Colby Cares About Kids: Touching Lives for 20 Years
Award-winning mentorship program cultivates transformative bond for mentors and mentees alike
A spirit of community engagement and service runs deep on Mayflower Hill. Clubs, organizations, and classes enable Colbians to contribute to the Waterville community. But amongst them all, one program stands out: Colby Cares About Kids, or CCAK as it’s commonly known.
“We continue to see burgeoning interest from Colby students year after year,” said Assistant Director of Civic Engagement Paige Begley, who currently oversees CCAK. “Their enthusiasm to be mentors is genuine and encouraging.”
This year, CCAK is celebrating 20 years of service. Since its launch in 2001, it has generated an ever-growing interest both from Colby students and the local community. A mentorship program, it essentially pairs Colby students (mentors) with local children (mentees) in grades K-8 for a one-on-one exchange. After a training period, Colby mentors visit their mentees’ schools, cultivating a transformative bond for both parties. With 13 partner schools and hundreds of mentors, CCAK is one of the largest and strongest volunteer programs in the College’s history.
Just last academic year, CCAK had 331 mentors, some of whom heard about it from classmates, the club fair, admissions tours, or even while researching Colby as high schoolers. Each year, CCAK’s information sessions attract hundreds of students. But it’s not a one-sided demand. Local teachers and parents seek out the program, too, resulting in waiting lists at all partner schools.
How did this successful program start? The answer is very Colby-like: in an English course.
“We did something in the real world that we didn’t expect to do in freshman composition,” said Peter Harris, the Zacamy Professor of English, Emeritus, who taught the course. “That class knew that they had done something permanent for the College.”
Their secret sauce? Truly understanding and then addressing the community’s needs.
A longtime Waterville resident, Harris had always been attuned to local issues and included community-engagement components in his courses. In spring 2000, he tasked his composition class to research two of the community’s major needs: literacy and mentorship. Mid-semester, he learned of the Alfond Youth and Community Center’s interest in mentorship, leading the class to focus its efforts on that particular issue.
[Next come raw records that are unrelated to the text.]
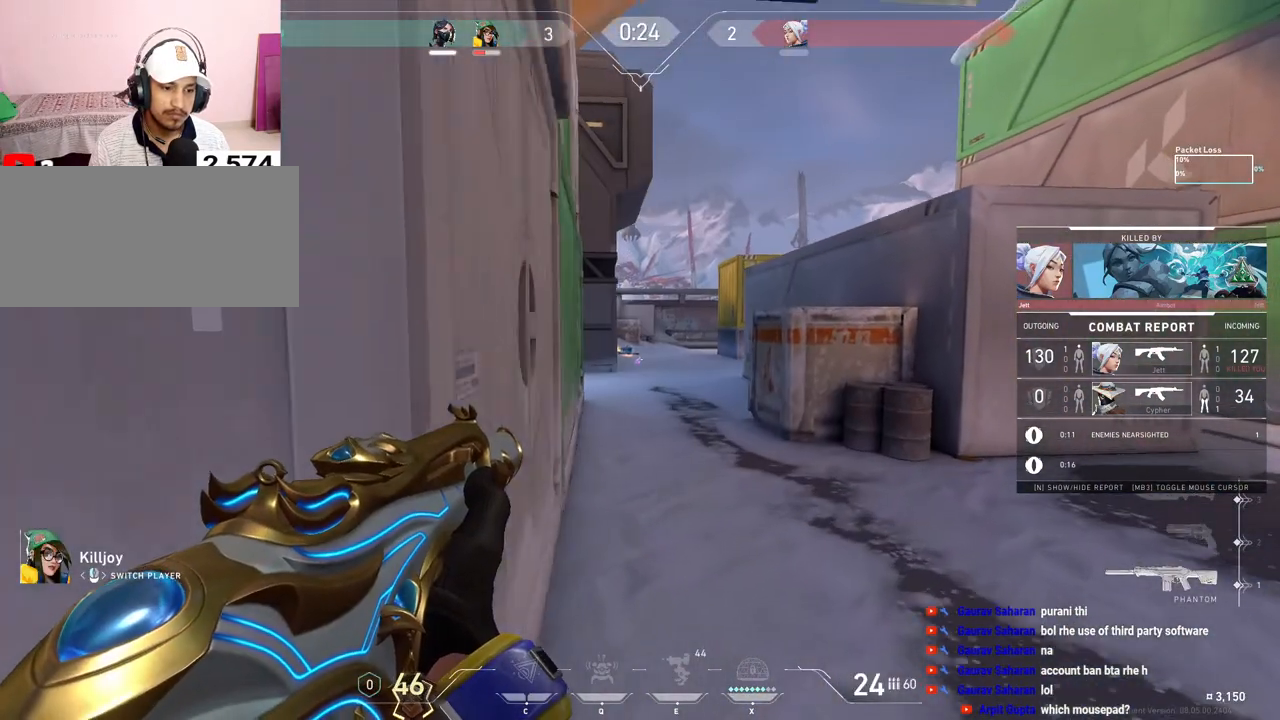
{"keys": [], "mouse": [], "events": [[117, "mouse_right", "down"], [233, "mouse_right", "up"], [317, "mouse_left", "down"], [417, "mouse_left", "up"]]}
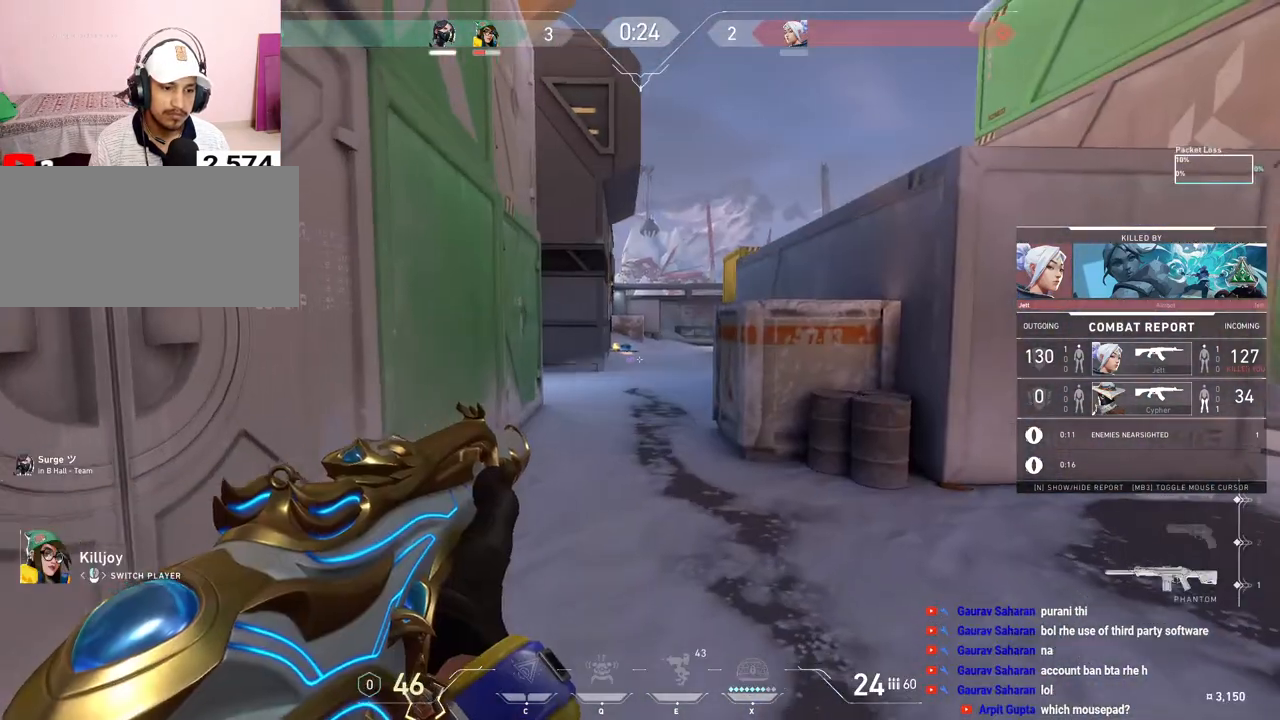
{"keys": [], "mouse": [], "events": [[233, "mouse_right", "down"], [350, "mouse_right", "up"]]}
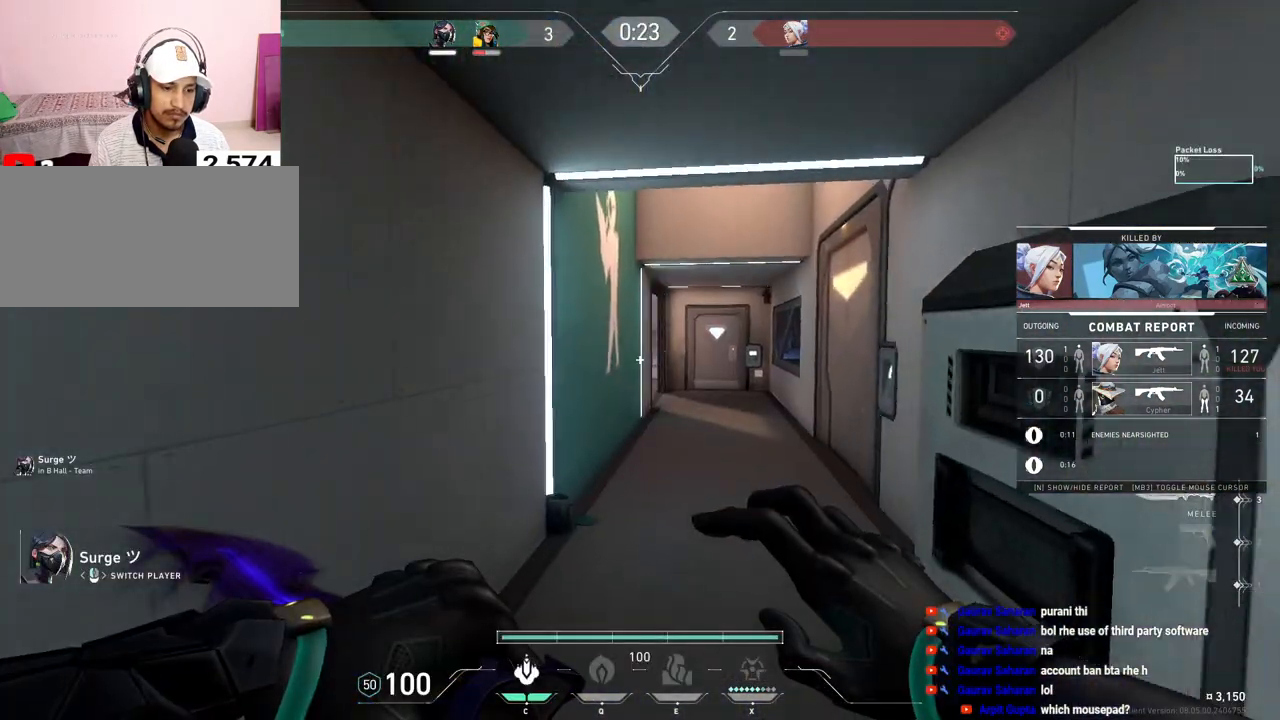
{"keys": [], "mouse": [], "events": []}
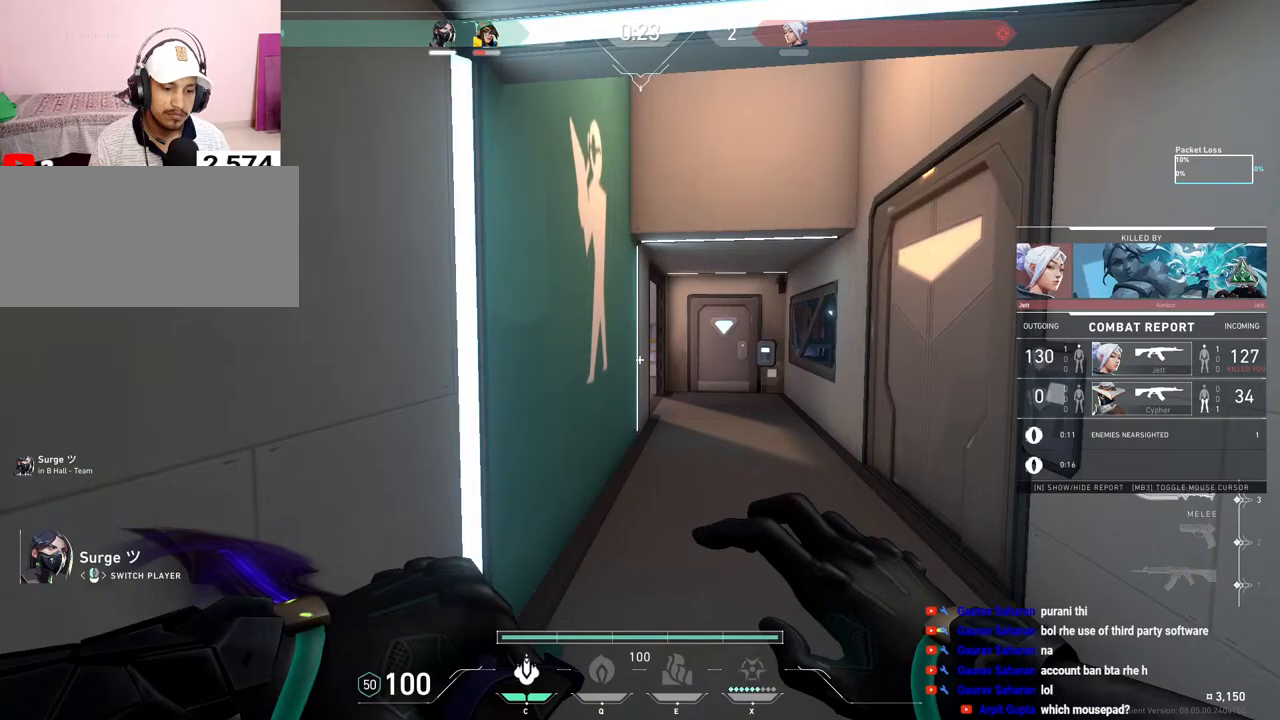
{"keys": [], "mouse": ["right"], "events": [[417, "mouse_right", "down"]]}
“Programs work best if you have an interest expressed from the community,” he said. In consultation with community members and psychologists, the class began to craft a mentorship program proposal. CCAK was initially intended for at-risk children in Waterville public schools and would focus on tutoring while leaving time for play and dialogue. This approach, they hoped, would contribute to local students’ achievement and also benefit Colby students in numerous ways, such as connecting them to Waterville and encouraging positive behaviors.
“The more we worked on it, the better it seemed,” Harris said. “It seemed like it might actually happen.” And it did when they secured support from former President William “Bro” Adams.
Despite CCAK’s desire to “begin modestly” at two Waterville locations (the Alfond Youth and Community Center and the Albert S. Hall School), it was met with overwhelming enthusiasm. The Echo reported in 2001 that more than 300 students signed up for its 100 slots. “It took off,” Harris said, noting that CCAK launched at a historical moment when volunteering suddenly spread across the nation. “Every year the numbers grew.”
And those numbers made a significant impact.
CCAK surveys documented that mentees’ behavior, hygiene, and schoolwork all improved. “You had kids who were in trouble or on the border of being troubled,” Harris said, “and then they were coming back across the line into being productive students.”
Quickly, but unsurprisingly, CCAK gained national recognition a year after its founding. Then-Governor Angus King gave CCAK the Governor’s Service Award for Educational Institution Volunteerism during Maine Mentoring Day in 2002.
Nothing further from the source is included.